*Instruction*:
Give the lines of all the records below as a Markdown table with two columns, "Row" and "Line". Number the rows, and leave out blank lines and the pictures.

===== Information provided =====

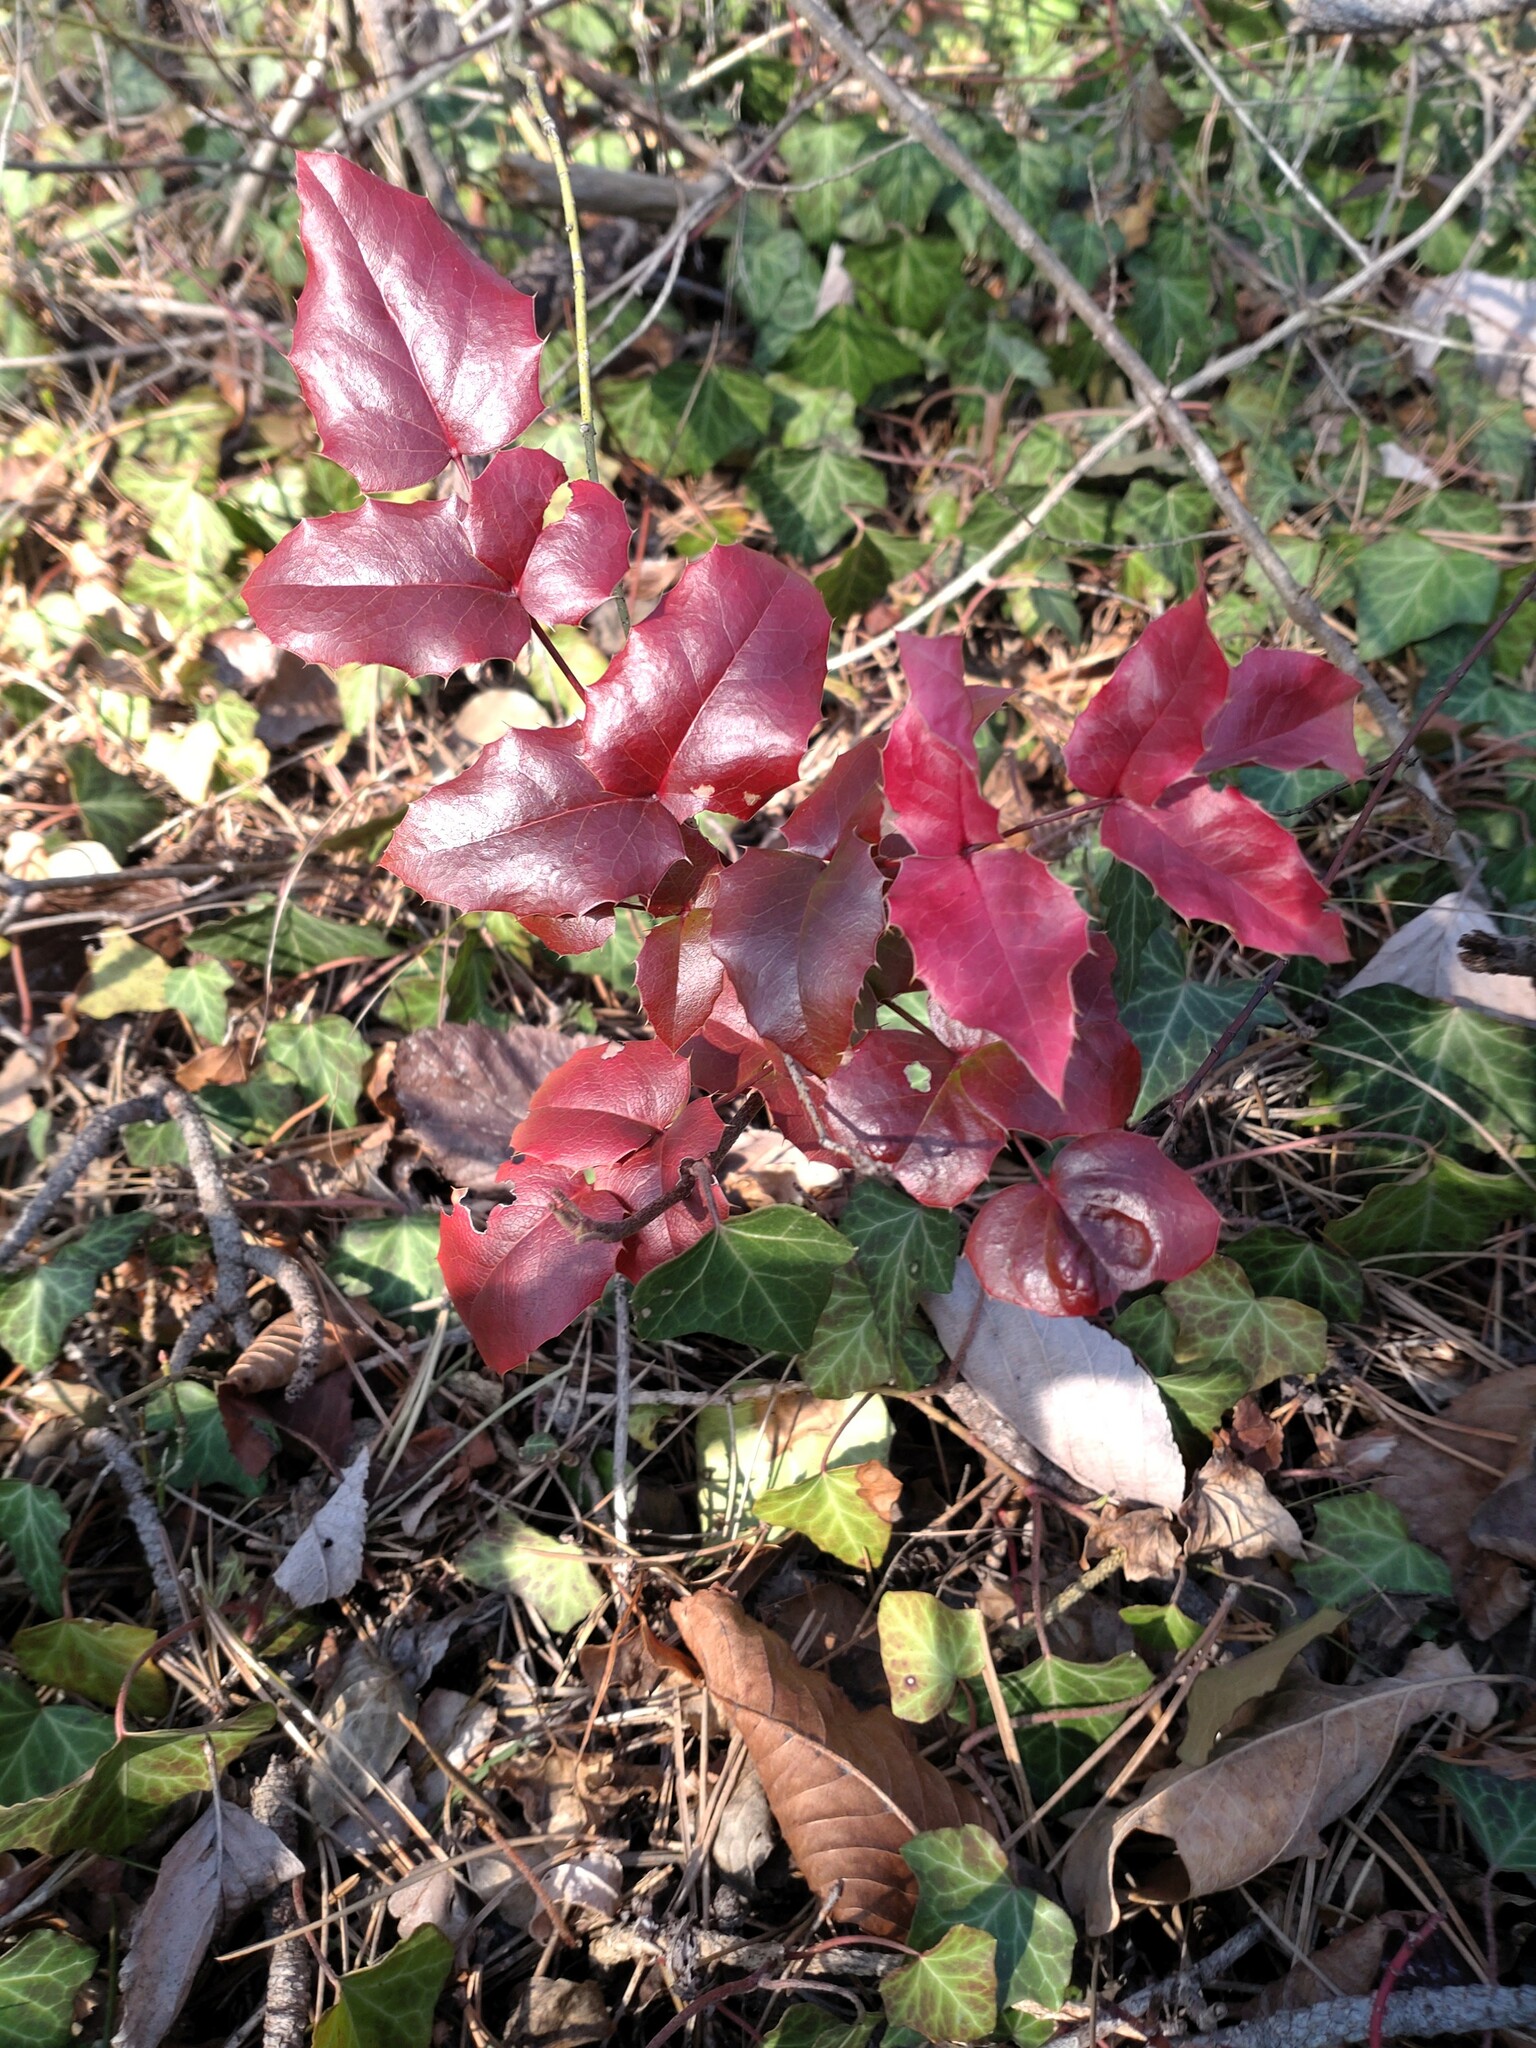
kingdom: Plantae
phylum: Tracheophyta
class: Magnoliopsida
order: Ranunculales
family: Berberidaceae
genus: Mahonia
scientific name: Mahonia aquifolium
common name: Oregon-grape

=====

*Output*:
| Row | Line |
|---|---|
| 1 | kingdom: Plantae |
| 2 | phylum: Tracheophyta |
| 3 | class: Magnoliopsida |
| 4 | order: Ranunculales |
| 5 | family: Berberidaceae |
| 6 | genus: Mahonia |
| 7 | scientific name: Mahonia aquifolium |
| 8 | common name: Oregon-grape |